236 pages Edited by Sarah Lewis, Leigh Raiford and Deborah Willis Text(s) by Bridget R. Cooks, Awol Erizku, Rujeko Hockley, Sarah Lewis, Valerie Cassel Olivier, Jonathan Micheal Square, Doreen St. Félix and Salamishas Tillet Designed by Pacific 28 x 22.3 cm Language: English Hardback Publisher: Vision&Justice, Aperture 2025
The second title in Aperture’s Vision & Justice Book Series celebrates the breadth and brilliance of Coreen Simpson: photographer, writer, jeweler, and one of the most versatile visual storytellers of her generation.
From the late 1970s onward, Simpson chronicled New York’s Black cultural life with unmatched intimacy and style, working for publications such as Essence, Unique New York, and The Village Voice. Her portraits, of artists, writers, musicians, and everyday New Yorkers, capture a community in motion, defining an era from the inside out.
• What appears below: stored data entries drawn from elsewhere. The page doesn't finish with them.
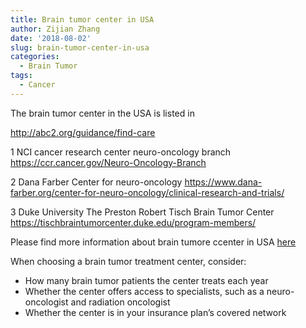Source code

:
 ```yaml
---
title: Brain tumor center in USA
author: Zijian Zhang
date: '2018-08-02'
slug: brain-tumor-center-in-usa
categories:
  - Brain Tumor
tags:
  - Cancer
---
```

The brain tumor center in the USA is listed in 

http://abc2.org/guidance/find-care

1 NCI cancer research center neuro-oncology branch
https://ccr.cancer.gov/Neuro-Oncology-Branch

2 Dana Farber Center for neuro-oncology
https://www.dana-farber.org/center-for-neuro-oncology/clinical-research-and-trials/

3 Duke University The Preston Robert Tisch Brain Tumor Center
https://tischbraintumorcenter.duke.edu/program-members/

Please find more information about brain tumore ccenter in USA [here](https://www.abta.org/about-brain-tumors/treatments-sideeffects/find-a-brain-tumor-center/)

When choosing a brain tumor treatment center, consider:
+ How many brain tumor patients the center treats each year
+ Whether the center offers access to specialists, such as a neuro-oncologist and radiation oncologist
+ Whether the center is in your insurance plan’s covered network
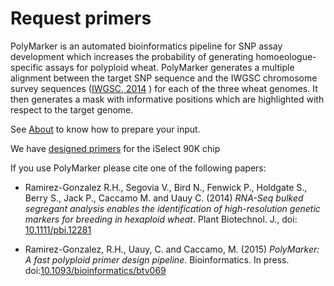 Request primers
===============
   
PolyMarker is an automated bioinformatics pipeline for SNP assay development which increases the probability of generating homoeologue-specific assays for polyploid wheat. PolyMarker generates a multiple alignment between the target SNP sequence and the IWGSC chromosome survey sequences ([IWGSC, 2014](http://dx.doi.org/10.1126/science.1251788) ) for each of the three wheat genomes. It then generates a mask with informative positions which are highlighted with respect to the target genome.


See [About](/Markdown?md=About) to know how to prepare your input.
 
We have [designed primers](/Markdown?md=DesignedPrimers) for the iSelect 90K chip

If you use PolyMarker please cite one of the following papers:

* Ramirez-Gonzalez R.H., Segovia V., Bird N., Fenwick P., Holdgate S., Berry S., Jack P., Caccamo M. and Uauy C. (2014) *RNA-Seq bulked segregant analysis enables the identification of high-resolution genetic markers for breeding in hexaploid wheat*. Plant Biotechnol. J., doi: [10.1111/pbi.12281](http://dx.doi.org/10.1111/pbi.12281)

* Ramirez-Gonzalez, R.H., Uauy, C. and Caccamo, M. (2015) *PolyMarker: A fast polyploid primer design pipeline*. Bioinformatics. In press. doi:[10.1093/bioinformatics/btv069](http://dx.doi.org/10.1093/bioinformatics/btv069)


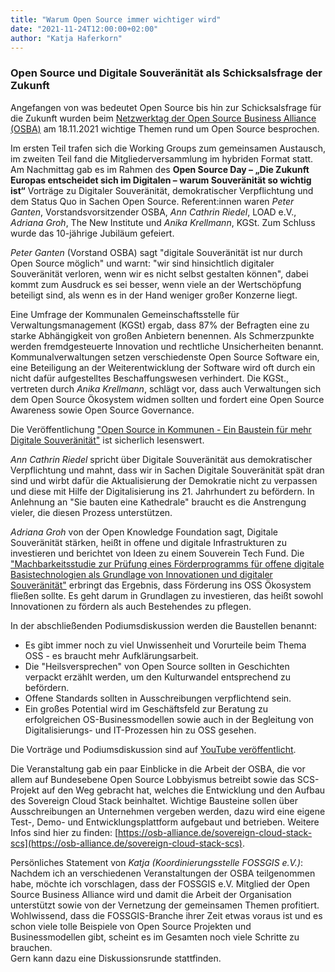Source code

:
 ```yaml
---
title: "Warum Open Source immer wichtiger wird"
date: "2021-11-24T12:00:00+02:00"
author: "Katja Haferkorn"
---
```



### Open Source und Digitale Souveränität als Schicksalsfrage der Zukunft

Angefangen von was bedeutet Open Source bis hin zur Schicksalsfrage für die Zukunft wurden beim [Netzwerktag der Open Source Business Alliance (OSBA)](https://osb-alliance.de/veranstaltungen/netzwerktag-2021-der-osb-alliance) am 18.11.2021 wichtige Themen rund um Open Source besprochen.

Im ersten Teil trafen sich die Working Groups zum gemeinsamen Austausch, im zweiten Teil fand die Mitgliederversammlung im hybriden Format statt. Am Nachmittag gab es im Rahmen des **Open Source Day – „Die Zukunft Europas entscheidet sich im Digitalen – warum Souveränität so wichtig ist“** Vorträge zu Digitaler Souveränität, demokratischer Verpflichtung und dem Status Quo in Sachen Open Source.
Referent:innen waren *Peter Ganten*, Vorstandsvorsitzender OSBA, *Ann Cathrin Riedel*, LOAD e.V., *Adriana Groh*, The New Institute und *Anika Krellmann*, KGSt. Zum Schluss wurde das 10-jährige Jubiläum gefeiert.


*Peter Ganten* (Vorstand OSBA) sagt "digitale Souveränität ist nur durch Open Source möglich" und warnt: "wir sind hinsichtlich digitaler Souveränität verloren, wenn wir es nicht selbst gestalten können", dabei kommt zum Ausdruck es sei besser, wenn viele an der Wertschöpfung beteiligt sind, als wenn es in der Hand weniger großer Konzerne liegt. 

Eine Umfrage der Kommunalen Gemeinschaftsstelle für Verwaltungsmanagement (KGSt) ergab, dass 87% der Befragten eine zu starke Abhängigkeit von großen Anbietern benennen. Als Schmerzpunkte werden fremdgesteuerte Innovation und rechtliche Unsicherheiten benannt.  
Kommunalverwaltungen setzen verschiedenste Open Source Software ein, eine Beteiligung an der Weiterentwicklung der Software wird oft durch ein nicht dafür aufgestelltes Beschaffungswesen verhindert.
Die KGSt., vertreten durch *Anika Krellmann*, schlägt vor, dass auch Verwaltungen sich dem Open Source Ökosystem widmen sollten und fordert eine Open Source Awareness sowie Open Source Governance.

Die Veröffentlichung ["Open Source in Kommunen - Ein Baustein für mehr Digitale Souveränität"](https://www.kgst.de/documents/20181/34177/KGSt-Bericht-5-2021_Open-Source.pdf/994d10d0-ec25-f8ed-91af-1a12518c27d3) ist sicherlich lesenswert.

*Ann Cathrin Riedel* spricht über Digitale Souveränität aus demokratischer Verpflichtung und mahnt, dass wir in Sachen Digitale Souveränität spät dran sind und wirbt dafür die Aktualisierung der Demokratie nicht zu verpassen und diese mit Hilfe der Digitalisierung ins 21. Jahrhundert zu befördern. In Anlehnung an "Sie bauten eine Kathedrale" braucht es die Anstrengung vieler, die diesen Prozess unterstützen.

*Adriana Groh* von der Open Knowledge Foundation sagt, Digitale Souveränität stärken, heißt in offene und digitale Infrastrukturen zu investieren und berichtet von Ideen zu einem Souverein Tech Fund. 
Die ["Machbarkeitsstudie zur Prüfung eines Förderprogramms für offene digitale Basistechnologien als Grundlage von Innovationen und digitaler Souveränität"](https://sovereigntechfund.de/SovereignTechFund_Machbarkeitsstudie.pdf) erbringt das Ergebnis, dass Förderung ins OSS Ökosystem fließen sollte. Es geht darum in Grundlagen zu investieren, das heißt sowohl Innovationen zu fördern als auch Bestehendes zu pflegen.

In der abschließenden Podiumsdiskussion werden die Baustellen benannt:  
* Es gibt immer noch zu viel Unwissenheit und Vorurteile beim Thema OSS - es braucht mehr Aufklärungsarbeit.  
* Die "Heilsversprechen" von Open Source sollten in Geschichten verpackt erzählt werden, um den Kulturwandel entsprechend zu befördern.  
* Offene Standards sollten in Ausschreibungen verpflichtend sein.  
* Ein großes Potential wird im Geschäftsfeld zur Beratung zu erfolgreichen OS-Businessmodellen sowie auch in der Begleitung von Digitalisierungs- und IT-Prozessen hin zu OSS gesehen.  

Die Vorträge und Podiumsdiskussion sind auf [YouTube veröffentlicht](https://www.youtube.com/watch?v=L3V6Z4MOT1c).

Die Veranstaltung gab ein paar Einblicke in die Arbeit der OSBA, die vor allem auf Bundesebene Open Source Lobbyismus betreibt sowie das SCS-Projekt auf den Weg gebracht hat, welches die Entwicklung und den Aufbau des Sovereign Cloud Stack beinhaltet.
Wichtige Bausteine sollen über Ausschreibungen an Unternehmen vergeben werden, dazu wird eine eigene Test-, Demo- und  Entwicklungsplattform aufgebaut und betrieben. 
Weitere Infos sind hier zu finden: [https://osb-alliance.de/sovereign-cloud-stack-scs](https://osb-alliance.de/sovereign-cloud-stack-scs).

Persönliches Statement von *Katja (Koordinierungsstelle FOSSGIS e.V.)*:   
Nachdem ich an verschiedenen Veranstaltungen der OSBA teilgenommen habe, möchte ich vorschlagen, dass der FOSSGIS e.V. Mitglied der Open Source Business Alliance wird und damit die Arbeit der Organisation unterstützt sowie von der Vernetzung der gemeinsamen Themen profitiert. 
Wohlwissend, dass die FOSSGIS-Branche ihrer Zeit etwas voraus ist und es schon viele tolle Beispiele von Open Source Projekten und Businessmodellen gibt, scheint es im Gesamten noch viele Schritte zu brauchen.  
Gern kann dazu eine Diskussionsrunde stattfinden.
Her groundbreaking jewelry line, the Black Cameo, would come to adorn figures ranging from Iman to Rosa Parks, cementing her role in shaping a powerful visual language of representation.
This long-awaited first monograph brings together her essential bodies of work: the celebrated B-Boys series, depicting youth on the cusp of hip-hop’s rise; her inventive collages and formal experiments; and a vast archive of portraits that map the intertwined worlds of art, fashion, and Black cultural expression.
Through newly commissioned essays and an extended interview, the book offers an expansive look at Simpson’s sartorial politics, her uncompromising eye, and the fearless path she forged across journalism, art, and design.